- _REQUIRED WORK_
The first line of the data below and every line after it, through the one with "10: (263, 12, 0.43)", must be transcribed without change.

[[ RECORDS SUPPLIED open ]]

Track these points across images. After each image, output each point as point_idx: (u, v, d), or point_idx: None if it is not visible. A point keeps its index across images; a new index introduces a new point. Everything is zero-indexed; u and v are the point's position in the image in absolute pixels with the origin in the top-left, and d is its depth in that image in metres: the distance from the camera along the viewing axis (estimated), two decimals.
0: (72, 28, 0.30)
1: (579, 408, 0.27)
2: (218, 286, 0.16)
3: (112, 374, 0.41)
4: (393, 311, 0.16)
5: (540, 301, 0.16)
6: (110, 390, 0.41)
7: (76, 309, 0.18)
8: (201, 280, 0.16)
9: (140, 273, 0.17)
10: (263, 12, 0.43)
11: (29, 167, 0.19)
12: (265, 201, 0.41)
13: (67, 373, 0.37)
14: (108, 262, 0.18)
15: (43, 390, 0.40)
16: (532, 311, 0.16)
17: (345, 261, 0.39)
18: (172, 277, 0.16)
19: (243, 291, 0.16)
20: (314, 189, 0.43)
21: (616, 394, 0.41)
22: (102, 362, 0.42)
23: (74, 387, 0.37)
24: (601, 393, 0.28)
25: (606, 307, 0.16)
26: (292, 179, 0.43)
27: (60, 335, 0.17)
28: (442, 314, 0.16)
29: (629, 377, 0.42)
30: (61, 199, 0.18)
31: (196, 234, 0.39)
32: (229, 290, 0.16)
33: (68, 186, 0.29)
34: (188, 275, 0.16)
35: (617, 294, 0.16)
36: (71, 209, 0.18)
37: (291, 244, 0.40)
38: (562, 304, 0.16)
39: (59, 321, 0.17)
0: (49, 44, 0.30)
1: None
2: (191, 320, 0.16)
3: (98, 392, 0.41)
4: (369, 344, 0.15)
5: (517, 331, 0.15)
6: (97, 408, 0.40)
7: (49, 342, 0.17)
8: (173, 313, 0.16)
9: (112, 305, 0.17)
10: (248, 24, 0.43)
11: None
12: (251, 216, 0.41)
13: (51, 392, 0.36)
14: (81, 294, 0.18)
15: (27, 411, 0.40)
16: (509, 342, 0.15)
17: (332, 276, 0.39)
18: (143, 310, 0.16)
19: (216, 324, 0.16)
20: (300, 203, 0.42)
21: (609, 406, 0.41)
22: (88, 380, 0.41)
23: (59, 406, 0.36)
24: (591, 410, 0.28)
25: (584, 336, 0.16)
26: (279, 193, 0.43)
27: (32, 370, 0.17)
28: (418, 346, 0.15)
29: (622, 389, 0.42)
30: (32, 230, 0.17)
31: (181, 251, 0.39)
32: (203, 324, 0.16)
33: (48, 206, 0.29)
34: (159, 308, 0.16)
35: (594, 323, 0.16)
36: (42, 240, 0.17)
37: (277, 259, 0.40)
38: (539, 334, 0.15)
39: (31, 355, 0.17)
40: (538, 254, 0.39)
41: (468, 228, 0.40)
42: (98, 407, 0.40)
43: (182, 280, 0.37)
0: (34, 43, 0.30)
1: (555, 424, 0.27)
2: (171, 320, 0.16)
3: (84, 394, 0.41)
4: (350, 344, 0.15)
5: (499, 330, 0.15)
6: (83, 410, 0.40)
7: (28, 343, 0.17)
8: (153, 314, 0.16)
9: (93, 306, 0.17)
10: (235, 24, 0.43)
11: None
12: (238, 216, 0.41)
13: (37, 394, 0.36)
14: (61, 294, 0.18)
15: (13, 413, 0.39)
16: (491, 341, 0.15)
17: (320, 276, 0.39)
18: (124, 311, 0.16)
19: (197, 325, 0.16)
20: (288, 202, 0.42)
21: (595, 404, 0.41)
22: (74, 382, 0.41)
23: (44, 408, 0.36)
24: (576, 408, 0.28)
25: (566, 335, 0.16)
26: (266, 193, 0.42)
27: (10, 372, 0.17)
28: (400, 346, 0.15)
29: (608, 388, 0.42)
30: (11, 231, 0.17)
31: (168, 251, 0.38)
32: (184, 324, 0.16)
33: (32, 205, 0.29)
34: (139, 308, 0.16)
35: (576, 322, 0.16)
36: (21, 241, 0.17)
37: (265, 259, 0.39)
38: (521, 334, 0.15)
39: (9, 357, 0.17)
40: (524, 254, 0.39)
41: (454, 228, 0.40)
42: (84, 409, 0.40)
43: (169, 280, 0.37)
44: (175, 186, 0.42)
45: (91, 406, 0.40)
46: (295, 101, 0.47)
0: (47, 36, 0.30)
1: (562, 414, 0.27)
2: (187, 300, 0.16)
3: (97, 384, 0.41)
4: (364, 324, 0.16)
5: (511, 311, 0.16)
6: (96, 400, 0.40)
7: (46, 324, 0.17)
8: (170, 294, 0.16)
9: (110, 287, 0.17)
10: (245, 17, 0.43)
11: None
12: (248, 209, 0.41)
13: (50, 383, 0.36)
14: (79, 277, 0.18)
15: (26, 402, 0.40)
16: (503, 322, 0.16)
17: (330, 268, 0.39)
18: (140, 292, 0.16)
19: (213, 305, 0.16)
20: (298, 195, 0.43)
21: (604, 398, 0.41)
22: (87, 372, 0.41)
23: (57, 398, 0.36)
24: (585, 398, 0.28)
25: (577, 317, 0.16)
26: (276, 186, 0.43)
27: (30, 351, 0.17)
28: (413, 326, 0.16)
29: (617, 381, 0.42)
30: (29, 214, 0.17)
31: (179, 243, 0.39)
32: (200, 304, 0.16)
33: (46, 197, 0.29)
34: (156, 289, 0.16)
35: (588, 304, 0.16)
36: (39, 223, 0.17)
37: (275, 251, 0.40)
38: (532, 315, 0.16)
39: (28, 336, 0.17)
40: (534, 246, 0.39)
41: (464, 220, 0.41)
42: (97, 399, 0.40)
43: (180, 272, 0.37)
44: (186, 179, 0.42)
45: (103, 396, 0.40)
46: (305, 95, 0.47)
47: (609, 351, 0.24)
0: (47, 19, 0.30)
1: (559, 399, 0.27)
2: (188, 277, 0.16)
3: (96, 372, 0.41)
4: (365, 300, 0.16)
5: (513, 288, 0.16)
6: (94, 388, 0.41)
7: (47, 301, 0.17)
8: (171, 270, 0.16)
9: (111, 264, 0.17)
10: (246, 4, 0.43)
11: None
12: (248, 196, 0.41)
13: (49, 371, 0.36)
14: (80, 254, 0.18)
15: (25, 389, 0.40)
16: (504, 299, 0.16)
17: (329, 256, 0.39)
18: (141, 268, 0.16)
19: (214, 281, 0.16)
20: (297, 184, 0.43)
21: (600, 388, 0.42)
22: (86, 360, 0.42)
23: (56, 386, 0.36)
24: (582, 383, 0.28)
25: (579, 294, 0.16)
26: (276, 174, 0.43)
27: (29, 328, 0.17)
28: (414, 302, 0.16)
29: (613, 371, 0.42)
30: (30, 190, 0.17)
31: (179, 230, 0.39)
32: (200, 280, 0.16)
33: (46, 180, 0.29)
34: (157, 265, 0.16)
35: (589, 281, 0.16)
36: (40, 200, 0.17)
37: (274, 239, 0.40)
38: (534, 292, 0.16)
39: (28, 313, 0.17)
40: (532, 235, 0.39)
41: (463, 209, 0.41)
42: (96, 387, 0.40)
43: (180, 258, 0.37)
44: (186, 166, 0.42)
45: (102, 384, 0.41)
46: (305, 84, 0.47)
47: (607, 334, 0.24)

[[ RECORDS SUPPLIED closed ]]

- _ANSWER SECTION_
Track these points across images. After each image, output each point as point_idx: (u, v, d), or point_idx: None if it is not visible. A point keeps its index across images; a new index introduces a new point. Everything is zero-indexed; u and v are the point's position in the image in absolute pixels with the origin in the top-left, and d is its depth in that image in metres: the distance from the camera along the viewing axis (estimated), two decimals.
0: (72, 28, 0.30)
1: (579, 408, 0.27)
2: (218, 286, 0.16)
3: (112, 374, 0.41)
4: (393, 311, 0.16)
5: (540, 301, 0.16)
6: (110, 390, 0.41)
7: (76, 309, 0.18)
8: (201, 280, 0.16)
9: (140, 273, 0.17)
10: (263, 12, 0.43)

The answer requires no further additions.